=== ACTION ITEM ===
Quote, without any change, the line that contains "Текст: Алина Хараз" and all lines that follow it to the end of the data below.

=== Stored data entries ===
· · · · · · ·
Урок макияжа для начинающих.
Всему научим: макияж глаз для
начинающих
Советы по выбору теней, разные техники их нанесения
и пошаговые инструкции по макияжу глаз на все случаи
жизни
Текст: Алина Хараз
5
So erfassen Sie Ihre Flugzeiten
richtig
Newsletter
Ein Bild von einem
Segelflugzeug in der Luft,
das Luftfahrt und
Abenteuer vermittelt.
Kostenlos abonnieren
· · · · · · ·
=== OUTPUT BELOW ===
Текст: Алина Хараз
5
So erfassen Sie Ihre Flugzeiten
richtig
Newsletter
Ein Bild von einem
Segelflugzeug in der Luft,
das Luftfahrt und
Abenteuer vermittelt.
Kostenlos abonnieren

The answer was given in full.